If you’re like other people in America, you may be having difficulty saving for your retirement and want sound retirement advice. Even with the tax deduction, workers that make less than $40,000 – $50,000 per year might be strapped to find room in their budgets for a qualified plan contribution (e.g. 401k plan), especially if they have dependents. Once the mortgage, car payment, insurance coverage, utilities and other monthly living expenses have been paid, there may be little or nothing left.
But here’s some advice for cash-strapped workers to be in a position to either begin or at least improve their retirement savings by a few hundred dollars every year. The Economic Growth and Tax Relief Act of 2001 produced a retirement incentive known as the Retirement Saver’s Tax Credit. This is a non-refundable credit that can reduce any eligible taxpayer’s total tax owed on a dollar-for-dollar basis, based upon how much the taxpayer adds to their retirement program or IRA.
Credit Rate | Married Filing Jointly | Head of Household | All other filers |
50% | $0-$33,500 | $0-$25,125 | $0-$16,750 |
20% | $31,501-$36,000 | $25,126-$27,000 | $16,751-$18,000 |
10% | $36,001-$55,500 | $27,001-$41,625 | $18,001-$27,750 |
Eligibility to follow this retirement advice, requires you to be at least 18 years old and not be a full-time student with another person claiming you as a dependent on their tax return. This credit may be in addition to any deductions which you could claim because of depositing retirement plan contributions. Any contribution to a traditional or Roth IRA, SEP, Simple IRA, 401(k), 403(b) or 457 program will count towards the credit. The amount of the credit will range from 10% to 50% of your eligible contribution to as much as $2,000. This places the best possible credit at $1,000 (as much as $2,000 credit if filing jointly and every partner contributes $2,000 or more to a retirement program). The chart breaks down the amount of credit that can be claimed.

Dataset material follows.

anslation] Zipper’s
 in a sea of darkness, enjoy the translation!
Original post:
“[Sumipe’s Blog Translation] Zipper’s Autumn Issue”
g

The most effective retirement advice it to make and conserve as much as possible. The lower your adjusted gross income (AGI), the higher the credit. For example, if you’re married filing jointly, your AGI less than $33,500, and also you each make Roth IRA contributions of $2,000, you will obtain the full credit of $1,000 each (a total of $2,000). The Pension Protection Act of 2006 created this credit permanent and also added an annual cost-of-living modification for inflation.
It seems impossible for anyone to have funds to make retirement contributions even with the credit. However, should you have a low-income but inherit money or refinance your home (both are sources of cash that do not increase your income), you can use those or any funds to place into retirement accounts and qualify for the credit.

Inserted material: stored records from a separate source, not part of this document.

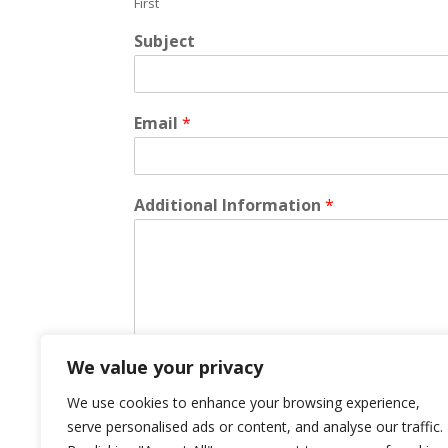
First
Subject
Email
*
Additional Information
*
We value your privacy
We use cookies to enhance your browsing experience,
Submit
serve personalised ads or content, and analyse our traffic.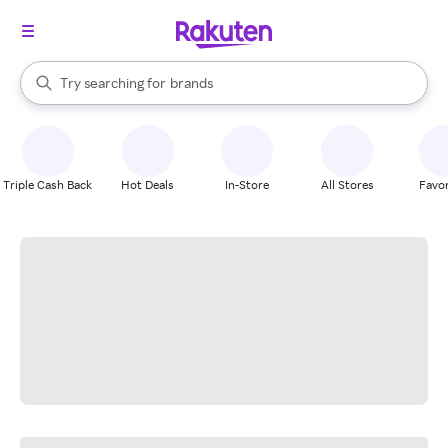
stores
When autocomplete results are available, use the up and down arrow k
Try searching for
brands
Search Rakuten
groceries
stores
Triple Cash Back
Hot Deals
In-Store
All Stores
Favor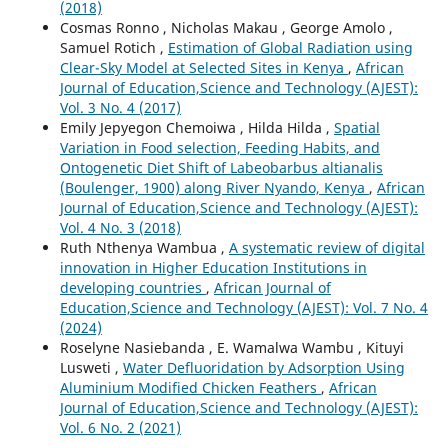
(2018)
Cosmas Ronno , Nicholas Makau , George Amolo ,
Samuel Rotich ,
Estimation of Global Radiation using
Clear-Sky Model at Selected Sites in Kenya
,
African
Journal of Education,Science and Technology (AJEST):
Vol. 3 No. 4 (2017)
Emily Jepyegon Chemoiwa , Hilda Hilda ,
Spatial
Variation in Food selection, Feeding Habits, and
Ontogenetic Diet Shift of Labeobarbus altianalis
(Boulenger, 1900) along River Nyando, Kenya
,
African
Journal of Education,Science and Technology (AJEST):
Vol. 4 No. 3 (2018)
Ruth Nthenya Wambua ,
A systematic review of digital
innovation in Higher Education Institutions in
developing countries
,
African Journal of
Education,Science and Technology (AJEST): Vol. 7 No. 4
(2024)
Roselyne Nasiebanda , E. Wamalwa Wambu , Kituyi
Lusweti ,
Water Defluoridation by Adsorption Using
Aluminium Modified Chicken Feathers
,
African
Journal of Education,Science and Technology (AJEST):
Vol. 6 No. 2 (2021)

If you are behind in saving for retirement we hope this retirement advice can help you make some headway.
Diamond Cuts says
Great tips here. Question – do you think it is important to pay off credit card debt before commencing retirement savings? Although I understand that “starting early” is always good, it seems that the money “lost” through CC interest rate is greater than the rate of return from investments – what do you think?